La liturgie célèbre la seigneurie du Christ sur les coeurs et sur l'histoire.
Les lectures de ce jour nous ouvrent plusieurs perspectives de réflexion mariale
Dans la première lecture, il est dit : « Toutes les tribus d'Israël vinrent auprès de David à Hébron et dirent: "Vois! Nous sommes de tes os et de ta chair." [...] Tous les anciens d'Israël vinrent donc auprès du roi à Hébron, le roi David conclut un pacte avec eux à Hébron, en présence de Yahvé, et ils oignirent David comme roi sur Israël » (2Samuel 5, 1-3)
Même s'il n'y pas entre eux un lien de parenté biologique, les habitants reconnaissent David comme étant leur roi en exprimant un lien de parenté : "Vois! Nous sommes de tes os et de ta chair." De même, lorsque les chrétiens reconnaissent Jésus comme étant leur roi, ils reconnaissent avec lui un lien de parenté. Choisir que Jésus est notre roi, c'est aussi dire que nous sommes de sa famille. Ainsi la mère du roi est notre mère.
Au temps de David, la reine n'est pas l'épouse du roi, mais la mère du roi. De même, la mère de Jésus, le nouveau David, et notre reine.
La seconde lecture, Colossiens 1, 15-20, nous montre le mystère du Christ : «C'est en lui qu'ont été créées toutes choses, dans les cieux et sur la terre » (Col 1, 16) et « Dieu s'est plu à faire habiter en lui toute la Plénitude et par lui à réconcilier tous les êtres pour lui, aussi bien sur la terre que dans les cieux, en faisant la paix par le sang de sa croix. (Col 1, 19-20).
Il semblerait que le Christ fasse tout et que la réponse de l'humanité ne soit pas décisive.
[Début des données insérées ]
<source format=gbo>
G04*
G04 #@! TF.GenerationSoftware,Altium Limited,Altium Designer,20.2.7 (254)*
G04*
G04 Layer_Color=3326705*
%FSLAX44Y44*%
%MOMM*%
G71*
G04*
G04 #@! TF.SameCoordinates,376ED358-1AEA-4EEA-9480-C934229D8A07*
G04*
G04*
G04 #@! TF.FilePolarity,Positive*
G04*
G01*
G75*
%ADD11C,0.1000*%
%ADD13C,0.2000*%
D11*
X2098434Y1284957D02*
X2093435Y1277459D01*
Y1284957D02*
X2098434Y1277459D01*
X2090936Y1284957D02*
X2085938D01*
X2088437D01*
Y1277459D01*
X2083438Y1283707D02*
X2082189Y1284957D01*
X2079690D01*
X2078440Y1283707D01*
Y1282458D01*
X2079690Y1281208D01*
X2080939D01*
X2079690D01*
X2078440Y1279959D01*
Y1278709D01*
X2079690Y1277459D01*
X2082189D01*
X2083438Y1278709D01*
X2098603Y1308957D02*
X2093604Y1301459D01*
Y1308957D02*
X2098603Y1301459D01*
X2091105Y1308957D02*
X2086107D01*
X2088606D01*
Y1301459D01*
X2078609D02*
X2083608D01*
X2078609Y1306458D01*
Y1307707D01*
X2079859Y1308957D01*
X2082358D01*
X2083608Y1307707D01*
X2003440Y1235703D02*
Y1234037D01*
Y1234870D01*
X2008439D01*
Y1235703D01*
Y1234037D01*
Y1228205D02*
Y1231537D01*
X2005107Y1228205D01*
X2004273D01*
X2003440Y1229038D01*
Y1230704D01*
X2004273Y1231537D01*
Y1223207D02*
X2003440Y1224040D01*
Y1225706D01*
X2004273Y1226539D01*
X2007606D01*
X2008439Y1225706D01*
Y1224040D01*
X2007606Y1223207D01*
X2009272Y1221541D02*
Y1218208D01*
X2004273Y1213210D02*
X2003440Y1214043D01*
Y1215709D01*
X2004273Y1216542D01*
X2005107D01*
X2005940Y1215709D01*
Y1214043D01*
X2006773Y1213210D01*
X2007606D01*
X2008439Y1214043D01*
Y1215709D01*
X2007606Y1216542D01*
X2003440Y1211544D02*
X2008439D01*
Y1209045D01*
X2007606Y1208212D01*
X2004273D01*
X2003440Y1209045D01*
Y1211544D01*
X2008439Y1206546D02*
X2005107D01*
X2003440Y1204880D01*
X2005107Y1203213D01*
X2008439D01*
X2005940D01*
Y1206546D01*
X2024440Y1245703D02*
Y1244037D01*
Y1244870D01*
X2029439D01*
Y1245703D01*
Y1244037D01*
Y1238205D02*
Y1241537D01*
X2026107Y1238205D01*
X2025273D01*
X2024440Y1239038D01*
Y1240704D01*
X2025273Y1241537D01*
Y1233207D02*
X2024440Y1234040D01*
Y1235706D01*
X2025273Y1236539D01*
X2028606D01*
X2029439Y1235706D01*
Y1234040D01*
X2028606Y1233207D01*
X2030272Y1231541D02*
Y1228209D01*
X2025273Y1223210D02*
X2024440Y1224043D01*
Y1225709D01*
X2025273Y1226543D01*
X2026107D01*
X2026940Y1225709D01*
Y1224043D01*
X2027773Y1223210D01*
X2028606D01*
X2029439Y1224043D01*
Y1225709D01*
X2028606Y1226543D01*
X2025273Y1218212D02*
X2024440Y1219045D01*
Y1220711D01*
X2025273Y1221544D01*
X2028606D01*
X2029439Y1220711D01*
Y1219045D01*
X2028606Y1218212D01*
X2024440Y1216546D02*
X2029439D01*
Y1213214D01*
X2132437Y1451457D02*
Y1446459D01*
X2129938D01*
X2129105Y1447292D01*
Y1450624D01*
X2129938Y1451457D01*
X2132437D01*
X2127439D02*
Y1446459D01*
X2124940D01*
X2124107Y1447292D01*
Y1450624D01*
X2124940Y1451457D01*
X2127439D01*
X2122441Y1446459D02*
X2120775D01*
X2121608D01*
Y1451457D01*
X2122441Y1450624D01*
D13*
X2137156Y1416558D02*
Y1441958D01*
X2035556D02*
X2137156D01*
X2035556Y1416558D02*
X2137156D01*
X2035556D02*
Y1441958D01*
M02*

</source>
Mais nous faut lire ce qui est dit au centre de cet hymne : « Il est aussi la Tête du Corps, c'est-à-dire de l'Eglise » (Col 1, 18). L'image de « la tête du Corps » exprime l'importance du Christ, et il exprime aussi l'importance de l'Eglise : il n'y a pas de tête vivante sans un corps vivant, la tête ne fait rien sans le corps. Cette image montre donc, discrètement, la place de l'Eglise, et de Marie, dans le règne du Christ : une place seconde, mais essentielle.
L'Evangile selon saint Luc nous montre Jésus en croix, un écriteau proclame sa royauté (Lc 23, 35).
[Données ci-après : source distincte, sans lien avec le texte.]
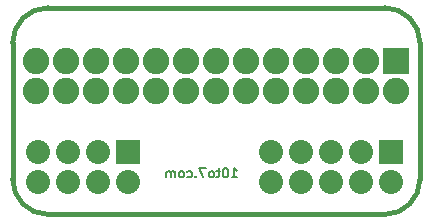
<source format=gbs>
%FSLAX34Y34*%
G04 Gerber Fmt 3.4, Leading zero omitted, Abs format*
G04 (created by PCBNEW (2014-03-19 BZR 4756)-product) date Tue 03 Jun 2014 23:20:07 BST*
%MOIN*%
G01*
G70*
G90*
G04 APERTURE LIST*
%ADD10C,0.005906*%
%ADD11C,0.015000*%
%ADD12C,0.007875*%
%ADD13R,0.080000X0.080000*%
%ADD14C,0.080000*%
%ADD15R,0.088000X0.088000*%
%ADD16O,0.088000X0.088000*%
G04 APERTURE END LIST*
G54D10*
G54D11*
X56535Y-39566D02*
X67756Y-39566D01*
X55354Y-45275D02*
X55354Y-40747D01*
X56535Y-46456D02*
X67756Y-46456D01*
X68937Y-45275D02*
X68937Y-40747D01*
X55354Y-45275D02*
G75*
G03X56535Y-46456I1181J0D01*
G74*
G01*
X56535Y-39566D02*
G75*
G03X55354Y-40747I0J-1181D01*
G74*
G01*
X67756Y-46456D02*
G75*
G03X68937Y-45275I0J1181D01*
G74*
G01*
X68937Y-40747D02*
G75*
G03X67756Y-39566I-1181J0D01*
G74*
G01*
G54D12*
X62659Y-45220D02*
X62839Y-45220D01*
X62749Y-45220D02*
X62749Y-44905D01*
X62779Y-44950D01*
X62809Y-44980D01*
X62839Y-44995D01*
X62464Y-44905D02*
X62434Y-44905D01*
X62404Y-44920D01*
X62389Y-44935D01*
X62374Y-44965D01*
X62359Y-45025D01*
X62359Y-45100D01*
X62374Y-45160D01*
X62389Y-45190D01*
X62404Y-45205D01*
X62434Y-45220D01*
X62464Y-45220D01*
X62494Y-45205D01*
X62509Y-45190D01*
X62524Y-45160D01*
X62539Y-45100D01*
X62539Y-45025D01*
X62524Y-44965D01*
X62509Y-44935D01*
X62494Y-44920D01*
X62464Y-44905D01*
X62269Y-45010D02*
X62149Y-45010D01*
X62224Y-44905D02*
X62224Y-45175D01*
X62209Y-45205D01*
X62179Y-45220D01*
X62149Y-45220D01*
X61999Y-45220D02*
X62029Y-45205D01*
X62044Y-45190D01*
X62059Y-45160D01*
X62059Y-45070D01*
X62044Y-45040D01*
X62029Y-45025D01*
X61999Y-45010D01*
X61954Y-45010D01*
X61924Y-45025D01*
X61909Y-45040D01*
X61894Y-45070D01*
X61894Y-45160D01*
X61909Y-45190D01*
X61924Y-45205D01*
X61954Y-45220D01*
X61999Y-45220D01*
X61789Y-44905D02*
X61579Y-44905D01*
X61714Y-45220D01*
X61459Y-45190D02*
X61444Y-45205D01*
X61459Y-45220D01*
X61474Y-45205D01*
X61459Y-45190D01*
X61459Y-45220D01*
X61174Y-45205D02*
X61204Y-45220D01*
X61264Y-45220D01*
X61294Y-45205D01*
X61309Y-45190D01*
X61324Y-45160D01*
X61324Y-45070D01*
X61309Y-45040D01*
X61294Y-45025D01*
X61264Y-45010D01*
X61204Y-45010D01*
X61174Y-45025D01*
X60994Y-45220D02*
X61024Y-45205D01*
X61039Y-45190D01*
X61054Y-45160D01*
X61054Y-45070D01*
X61039Y-45040D01*
X61024Y-45025D01*
X60994Y-45010D01*
X60949Y-45010D01*
X60919Y-45025D01*
X60904Y-45040D01*
X60889Y-45070D01*
X60889Y-45160D01*
X60904Y-45190D01*
X60919Y-45205D01*
X60949Y-45220D01*
X60994Y-45220D01*
X60754Y-45220D02*
X60754Y-45010D01*
X60754Y-45040D02*
X60739Y-45025D01*
X60709Y-45010D01*
X60664Y-45010D01*
X60634Y-45025D01*
X60619Y-45055D01*
X60619Y-45220D01*
X60619Y-45055D02*
X60604Y-45025D01*
X60574Y-45010D01*
X60529Y-45010D01*
X60499Y-45025D01*
X60484Y-45055D01*
X60484Y-45220D01*
G54D13*
X59216Y-44381D03*
G54D14*
X59216Y-45381D03*
X58216Y-44381D03*
X58216Y-45381D03*
X57216Y-44381D03*
X57216Y-45381D03*
X56216Y-44381D03*
X56216Y-45381D03*
G54D15*
X68146Y-41330D03*
G54D16*
X68146Y-42330D03*
X67146Y-41330D03*
X67146Y-42330D03*
X66146Y-41330D03*
X66146Y-42330D03*
X65146Y-41330D03*
X65146Y-42330D03*
X64146Y-41330D03*
X64146Y-42330D03*
X63146Y-41330D03*
X63146Y-42330D03*
X62146Y-41330D03*
X62146Y-42330D03*
X61146Y-41330D03*
X61146Y-42330D03*
X60146Y-41330D03*
X60146Y-42330D03*
X59146Y-41330D03*
X59146Y-42330D03*
X58146Y-41330D03*
X58146Y-42330D03*
X57146Y-41330D03*
X57146Y-42330D03*
X56146Y-41330D03*
X56146Y-42330D03*
G54D13*
X67984Y-44381D03*
G54D14*
X67984Y-45381D03*
X66984Y-44381D03*
X66984Y-45381D03*
X65984Y-44381D03*
X65984Y-45381D03*
X64984Y-44381D03*
X64984Y-45381D03*
X63984Y-44381D03*
X63984Y-45381D03*
M02*

</source>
Nous avons l'image d'un Jésus qui est roi, dont les chefs disent qu'il en a sauvé d'autres. « Les chefs, eux, se moquaient: "Il en a sauvé d'autres, disaient-ils; qu'il se sauve lui-même, s'il est le Christ de Dieu, l'Elu ! » (Luc 23, 34). Les chefs disent cela en se moquant, mais c'est une réalité : Jésus en a sauvé d'autres, et il ne pense pas à se sauver lui-même. Jésus pense à implorer la miséricorde de Dieu pour continuer d'en sauver d'autres. Le « bon larron » crucifié à côté de Jésus, l'a bien compris. Il disait : « "Pour nous, c'est justice, nous payons nos actes; mais lui n'a rien fait de mal." Et il disait: "Jésus, souviens-toi de moi, lorsque tu viendras avec ton royaume." » (Luc 23, 40-41).
Jésus est roi d'amour et sauveur des pécheurs. Sa mère est reine de miséricorde : quand nous demandons à Marie de régner en nous, elle nous conduit à la reconstruction et à la vie éternelle.
En célébrant le Christ roi de l'univers, l'Eglise ne peut pas oublier que « la Vierge immaculée, préservée par Dieu de toute atteinte de la faute originelle, ayant accompli le cours de sa vie terrestre, fut élevée corps et âme à la gloire du ciel, et exaltée par le Seigneur comme la Reine de l’univers, pour être ainsi plus entièrement conforme à son Fils, Seigneur des seigneurs (cf. Ap 19,16), victorieux du péché et de la mort.» (Vatican II, Lumen Gentium 59).
C'est pourquoi l'Eglise a aussi institué la mémoire de "Marie Reine", le 22 août.